Turritopsis nutricula, the immortal jellyfish, is a hydrozoan whose medusa, or jellyfish, form can revert to the polyp stage after becoming sexually mature. It is the only known case of an animal capable of reverting completely to a sexually immature, colonial stage after having reached sexual maturity as a solitary stage. It does this through the cell development process of transdifferentiation. Cell transdifferentiation is when the jellyfish “alters the differentiated state of the cell and transforms it into a new cell”. In this process the medusa of the immortal jellyfish is transformed into the polyps of a new polyp colony. First, the umbrella reverts itself and then the tentacles and mesoglea get resorbed. The reverted medusa then attaches itself to the substrate by the end that had been at the opposite end of the umbrella and starts giving rise to new polyps to form the new colony.

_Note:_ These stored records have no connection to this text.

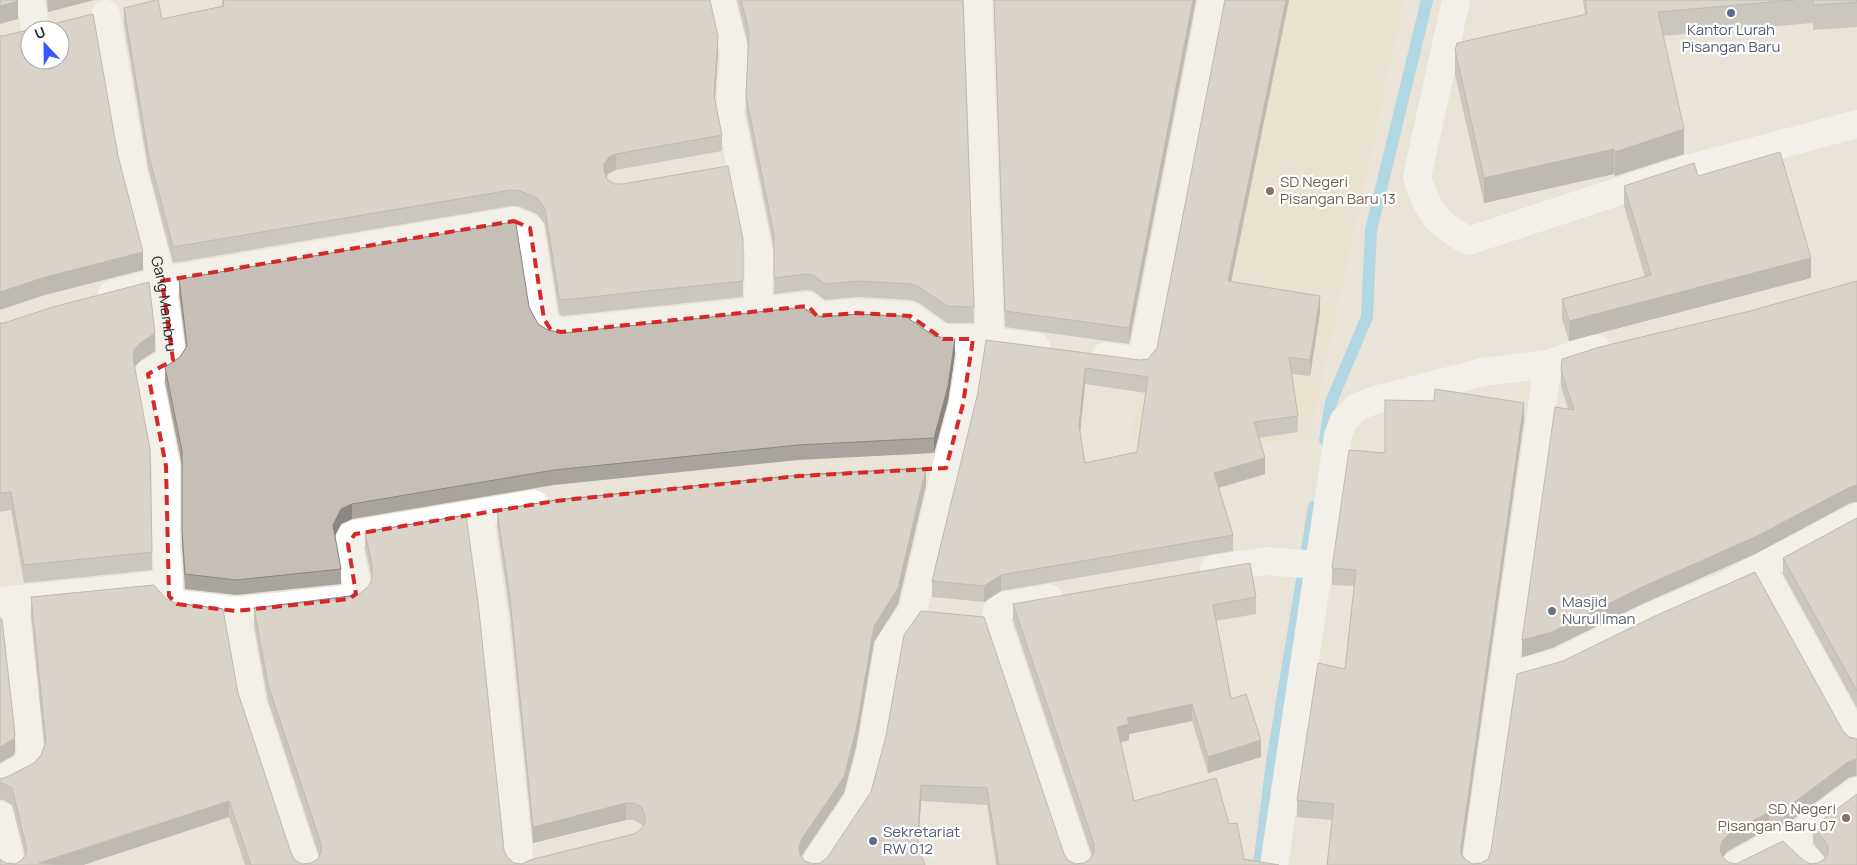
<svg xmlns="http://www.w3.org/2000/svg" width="1857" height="865" viewBox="0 0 1857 865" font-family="Manrope,sans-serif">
  <rect width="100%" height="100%" fill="#eae3d8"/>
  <path fill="#ece1c7" d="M1216,0H1404L1310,438L1220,449L1129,444L1139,381Z"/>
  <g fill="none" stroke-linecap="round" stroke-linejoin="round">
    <g stroke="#6ac8ed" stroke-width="12">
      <path d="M1325,440L1331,402L1367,317L1371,230L1427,0"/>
      <path d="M1259,865L1272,762L1314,507"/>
    </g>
    <g stroke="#fff" stroke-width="28">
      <path d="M31,0L35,30"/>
      <path d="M721,0L734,51L730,113L759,254L758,309"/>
      <path d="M978,0L990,340"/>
      <path d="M1456,0L1417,177C1428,213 1436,222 1468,241L1687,169L1857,124"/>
      <path id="s1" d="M106,14L133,171L162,281L172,357L168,362L148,374L166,466V547L169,584"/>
      <path d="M112,294L162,281L514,221L530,228L544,319L551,330L561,332L808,306L820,316L857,313L910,316L942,338L973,339L963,404L946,468L913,611L889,645L871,750L858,800L814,865"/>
      <path d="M973,339L1036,347"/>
      <path d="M1106,356L1142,361L1212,0"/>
      <path d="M479,514L494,616L520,865"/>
      <path d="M1319,565L1338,436L1344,420L1357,407L1375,400L1483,372L1548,364L1596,348"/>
      <path d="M1762,568L1857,740"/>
      <path d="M1214,569L1265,561L1319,565L1274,865"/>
      <path d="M1049,598L1004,606L997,611L996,619L1079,865"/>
      <path d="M0,601L169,584V596L177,604L236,611L349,599L356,594L357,585L348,544L350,537L355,534L534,504"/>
      <path d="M236,611L253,705L306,865"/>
      <path d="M1523,672L1557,663L1648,618L1727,585L1857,517"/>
      <path d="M0,780L26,766L31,753L14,601"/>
      <path d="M0,815L11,865"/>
      <path d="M1789,842L1857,791"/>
      <path d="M1476,865L1548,364"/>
      <path d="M1736,865L1777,842H1789L1813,865"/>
    </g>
  </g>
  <g fill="#a9a49e" fill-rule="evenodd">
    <path d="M46,0H94L48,12Z"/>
    <path d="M222,0H710L718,52L715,100L722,135V151L616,170L609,173L606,177L607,179L614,184L743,239V297L562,316L559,313L545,225L537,214L520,207L511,206L173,263L148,168L124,24V8L162,19L222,6Z"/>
    <path d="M737,0H963L974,323H947L919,303L911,300L858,297L825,300L813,291L807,290L774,294V250L746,112V96L748,45Z"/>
    <path d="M994,0H1196L1129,344L1005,327Z"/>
    <path d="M1225,0H1289L1231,282L1320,312L1310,376L1292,374L1298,416V432L1259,438L1265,474L1219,488L1233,535V551L1001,591L984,602L932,597V581L978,392L986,340L1140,360L1148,359L1157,348ZM1085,384L1146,393L1137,452L1085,463L1080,433Z"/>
    <path d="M1583,0H1857V27L1813,30V23L1663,36L1684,154L1615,176L1614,174L1484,203L1455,75V50L1585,15Z"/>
    <path d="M1698,176L1811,278L1569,341L1562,319V299L1645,277L1624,206V186Z"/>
    <path d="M179,279L529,307L538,324L548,330L563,333L811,313L955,354L948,401L934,453L798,460L554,485L352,519L341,524L335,536L341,569V584L236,595L185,589L182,546V466L165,382V367L180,357L186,348L179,294Z"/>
    <path d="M1750,311L1850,503L1755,554L1642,604L1552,648L1522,657L1568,409L1561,386V370Z"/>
    <path d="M0,323L155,351L140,361L134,367L152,552V570L24,583L11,510L0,512Z"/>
    <path d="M1524,419L1462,854L1466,860L1473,864L1481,863L1843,731L1849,737L1857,739V776L1848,778L1784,826L1769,828L1728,851L1723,857L1728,862L1736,864L1803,860L1810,864L1818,863L1825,858L1813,843V827L1857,865H1327L1332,820L1297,817V800L1345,669L1354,586L1332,585V568L1385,453Z"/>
    <path d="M926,485L898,604L874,642L856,747L844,793L801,856L805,861L813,864L820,863L827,858L871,792L886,736L904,635L1068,860L1075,864L1084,863L1090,859L1092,856L1013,620V604L1256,597V614L1216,621L1231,699L1261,757L1208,773L1192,721L1129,734V740L1120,742L1134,801L1229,824L1244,859L1279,865H996L987,805L921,801L918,849L925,865H245L229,817L83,865H0L6,863L15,864L22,860L25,855L12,805L4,800H0V779L7,777L34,763L41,755L44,745L31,614V597L238,693L291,853L295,860L302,864L311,863L318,859L319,856L268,701L254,625V608L358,595L369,586L372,579L365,548V532L507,857L514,863L522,864L634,834L641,829L643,827L641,824L634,820H626L533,843L510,614L497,526V510Z"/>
    <path d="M1857,518V708L1783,574V558Z"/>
  </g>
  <g fill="#8a8681">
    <path d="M48,0H94L48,12Z"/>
    <path d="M1193,0H1196L1129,344V328Z"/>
    <path d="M1286,0H1289L1228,297V281Z"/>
    <path d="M18,1V19L0,24V6Z"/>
    <path d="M718,36V52L714,112V96Z"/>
    <path d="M1684,129V154L1615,176V152Z"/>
    <path d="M1614,149V174L1484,203V178Z"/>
    <path d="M616,154V170L609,173L604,180V164L609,157Z"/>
    <path d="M143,252V270L45,295L0,310V292L45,277Z"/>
    <path d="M1811,258V278L1569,341V321Z"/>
    <path d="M1320,296V312L1310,376V360Z"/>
    <path d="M155,333V351L140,361L134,368L133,358L134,350L140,343Z"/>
    <path d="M955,339V354L948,401L934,453V438Z"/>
    <path d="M1085,368V384L1079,442V426Z"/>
    <path d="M1524,403V419L1461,863V846Z"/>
    <path d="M1265,458V474L1214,489V473Z"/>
    <path d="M926,468V485L898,604L874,642L856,747L844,793L801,857L799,863V847Z"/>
    <path d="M1857,485V502L1850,503L1755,554L1642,604L1552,648L1522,657V640L1642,587L1850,487Z"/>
    <path d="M352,504V519L341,524L333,540V525L341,509Z"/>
    <path d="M1001,575V591L984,602V586Z"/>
    <path d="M1192,704V721L1129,734V740L1117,743V727L1127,718Z"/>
    <path d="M15,734V751L14,755L0,763V747Z"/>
    <path d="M1261,740V757L1208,773V757Z"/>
    <path d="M1856,759V775L1848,778L1784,826V810L1848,762Z"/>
    <path d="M921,785V801L917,863V847Z"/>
    <path d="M229,801V817L83,865H39V863Z"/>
    <path d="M626,803V820L533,843V827Z"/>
    <path d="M1769,812V828L1728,851L1722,857L1720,849L1722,841L1728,835Z"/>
  </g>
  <g fill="#c5bfb8" stroke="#8a8681" fill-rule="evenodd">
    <path d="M0,0H18V1L0,6Z"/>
    <path d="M156,0H158L162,19L224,6L223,0H710L718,36L714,96L722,135L616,154L609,157L604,164V171L607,179L614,184H622L728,166L743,239V281L562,300L559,297L545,209L537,198L520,191L511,190L173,247L148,152L124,8Z"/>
    <path d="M741,0H963L974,307L947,306L919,287L911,284L858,281L825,284L813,275L807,274L774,278V235L746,96L749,31Z"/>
    <path d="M994,0H1193L1129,328L1005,311Z"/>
    <path d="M1225,0H1286L1228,281L1320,296L1310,360L1289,357L1298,416L1254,422L1265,458L1214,473L1233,535L1001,575L984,586L932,581L978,392L986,340L1140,360L1148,359L1157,348ZM1085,368L1148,377L1137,452L1085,463L1079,426Z"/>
    <path d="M1585,0H1795L1658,12L1684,129L1615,152L1614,149L1484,178L1455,50L1457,43L1587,14Z"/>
    <path d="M1813,0H1857V2L1813,5Z"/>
    <path d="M93,14L118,156L143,252L45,277L0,292V36H3ZM30,30H60V60H30Z"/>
    <path d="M1780,152L1811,258L1569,321L1562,299L1651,275L1624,186L1694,163L1698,176Z"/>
    <path d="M512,222L516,224L529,307L538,324L548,330L563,333L803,307L811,313L821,317L857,314L905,316L934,336L955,339L948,386L934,438L798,445L554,470L352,504L341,509L333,525L341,569L236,580L185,574L182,531V451L165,367L180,357L187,346L179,279Z"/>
    <path d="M1857,281V485L1850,487L1755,537L1642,587L1552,632L1522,640L1555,407L1574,410L1561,370L1562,359L1600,347L1750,311Z"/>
    <path d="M149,282L155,333L140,343L134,350L133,358L150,449L152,552L24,565L11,492L0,493V323H4L53,307Z"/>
    <path d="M1435,389L1524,403L1461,846V854L1466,860L1473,864L1481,863L1488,859L1491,851L1517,674L1563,661L1655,616L1755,572L1843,731L1849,737L1857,739V759L1848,762L1784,810L1769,812L1728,835L1722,841L1720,849L1722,856L1728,862L1736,864L1783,841L1803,860L1810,864L1818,863L1825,859L1828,853V845L1813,827L1857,794V865H1327L1334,804L1297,800L1318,663L1345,669L1356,570L1332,568L1349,450L1385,453V400L1434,401Z"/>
    <path d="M926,468L898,588L874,626L856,730L844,777L801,840L799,847L800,855L805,861L813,864L820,863L827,858L871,792L886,736L904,635L921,611L984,617L1064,854L1068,860L1075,864L1084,863L1090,859L1094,852V844L1013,604L1250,563L1256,597L1213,605L1231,699L1246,694L1261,740L1208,757L1192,704L1127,718L1129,724L1117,727L1134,801L1216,778L1229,824L1237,823L1244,859L1279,865H999L987,788L921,785L917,847L925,865H251L229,801L39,863L63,865H0V859L6,863L15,864L22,860L26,854V846L12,788L4,784L0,783V779L7,777L34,763L41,755L46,742L31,597L154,585L166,599L175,603L223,609L238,693L291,853L295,860L302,864L311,863L318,859L321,852V844L268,685L254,608L358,595L369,586L372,579V565L365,532L466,515L478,602L504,850L507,857L514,863L522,864L530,860L634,834L641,829L645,823V815L641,807L634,803H626L533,827L510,598L497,510L557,500L800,475Z"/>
    <path d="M1857,518V691L1783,558Z"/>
    <path d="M0,619H2L15,734L14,739L0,747Z"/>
  </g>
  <path d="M0 0H1857V865H0ZM514,221L530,228L544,319L551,330L561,332L808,306L817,316L857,313L910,316L943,339H973L963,404L946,468L799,476L555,501L355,534L348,544L356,594L349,599L236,611L177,604L169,596L166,466L148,374L173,360L162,281Z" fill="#eae3d8" fill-opacity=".55" fill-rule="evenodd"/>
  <path fill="none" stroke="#d62828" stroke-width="4" stroke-dasharray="10 6" stroke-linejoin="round" d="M514,221L530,228L544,319L551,330L561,332L808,306L817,316L857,313L910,316L943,339H973L963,404L946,468L799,476L555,501L355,534L348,544L356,594L349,599L236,611L177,604L169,596L166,466L148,374L173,360L162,281Z"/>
  <g fill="#5c6f8a" stroke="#fff" stroke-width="2">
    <circle cx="1731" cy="13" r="5"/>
    <circle cx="873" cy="841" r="5"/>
  </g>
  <g fill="#8d6e63" stroke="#fff" stroke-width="2">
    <circle cx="1270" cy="191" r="5"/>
    <circle cx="1846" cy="818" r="5"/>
  </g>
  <circle fill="#6b7280" stroke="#fff" stroke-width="2" cx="1552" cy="611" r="5"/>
  <g text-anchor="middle" stroke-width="4.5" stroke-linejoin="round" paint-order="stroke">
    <g font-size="15" fill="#4e5e75" stroke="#fff">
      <text x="1731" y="35">Kantor Lurah<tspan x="1731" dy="17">Pisangan Baru</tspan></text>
      <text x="883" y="837" text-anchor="start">Sekretariat<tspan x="883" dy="17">RW 012</tspan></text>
    </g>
    <g font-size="15" fill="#785e54" stroke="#fff" text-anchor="start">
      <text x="1280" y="187">SD Negeri<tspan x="1280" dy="17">Pisangan Baru 13</tspan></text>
      <text x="1836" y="814" text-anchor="end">SD Negeri<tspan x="1836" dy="17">Pisangan Baru 07</tspan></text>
    </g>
    <g font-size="15" fill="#272727" stroke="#fff">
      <text dy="5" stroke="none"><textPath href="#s1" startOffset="296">Gang Mambru</textPath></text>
    </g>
    <g font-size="15" fill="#5b616d" stroke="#fff" text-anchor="start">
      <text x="1562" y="607">Masjid<tspan x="1562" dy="17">Nurul Iman</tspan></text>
    </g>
  </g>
  <g transform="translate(45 45) rotate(338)"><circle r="24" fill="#ffffff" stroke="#a9a9a9"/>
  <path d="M0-4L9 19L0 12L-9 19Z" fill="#3757f8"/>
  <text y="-8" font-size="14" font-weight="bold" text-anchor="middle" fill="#272727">U</text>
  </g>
</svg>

While they do have the ability to revert to a “younger” stage and this process can theoretically go on indefinitely which would render the Turritopsis nutricula immortal, most of them do succumb to nature either by being eaten or by some crazy jellyfish disease.
You could get one as a pet and claim it’s been in your family for six generations or something and no one could argue with you. Just hand it down to your kids and make up a story about how one of their ancestors caught it with their bare hands while living on the coastline of a Viking village or something.